With the recent updates to TidierData.jl, I was curious to revisit some benchmarks.

I benchmarked DF.jl vs TidierData.jl on a dataframe that was about 7.4 mil rows x 11 columns

Overall they performed nearly identically, coming within 15-20 ms of each other (different cases would lead one to be faster than the other, but minimally (ie 812ms vs 828ms)). The only significant time difference was when the summarize macro was used, at which point TidierData was notably slower.

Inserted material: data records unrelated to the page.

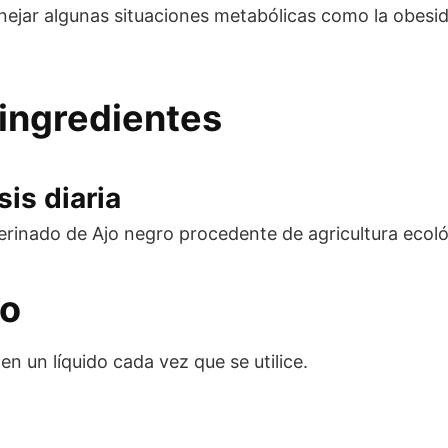
jar algunas situaciones metabólicas como la obesidad
ingredientes
is diaria
erinado de Ajo negro procedente de agricultura ecol
eo
en un líquido cada vez que se utilice.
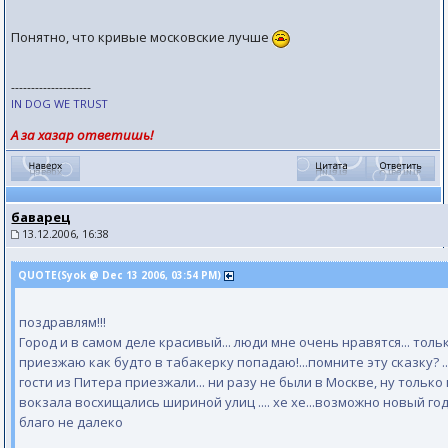
Понятно, что кривые московские лучше
--------------------
IN DOG WE TRUST
А за хазар ответишь!
баварец
13.12.2006, 16:38
QUOTE(Syok @ Dec 13 2006, 03:54 PM)
поздравлям!!!
Город и в самом деле красивый... люди мне очень нравятся... тольк
приезжаю как будто в табакерку попадаю!...помните эту сказку? 
гости из Питера приезжали... ни разу не были в Москве, ну только 
вокзала восхищались шириной улиц .... хе хе...возможно новый год
благо не далеко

Overall, the progress and performance of TidierData.jl is incredible ! Just thought I'd share the update here.

kdpsingh commented 10 months ago

Thanks for that update. This is a great reminder that I need to review the benchmarking page you had prepared for our documentation site, clean it up a bit, and make it public.

I'll try to run the the @summarize() benchmark to see if I can reproduce. I think I know why it's happening -- it's probably because I think we make an extra copy of the data. I have to look and see if it's avoidable (it probably is). The reason the code needs to be slightly different here (than @mutate) is that while there is a transform!() function, there's understandably no combine!() function, so I think I end up making a copy up front that's not needed.

kdpsingh commented 10 months ago

Also, at some point we should add precompilation to TidierData to remove any lag from first usage. Even though we are primarily wrapping DataFrames.jl (which already caches precompiled code), the parsing functions should be precompiled.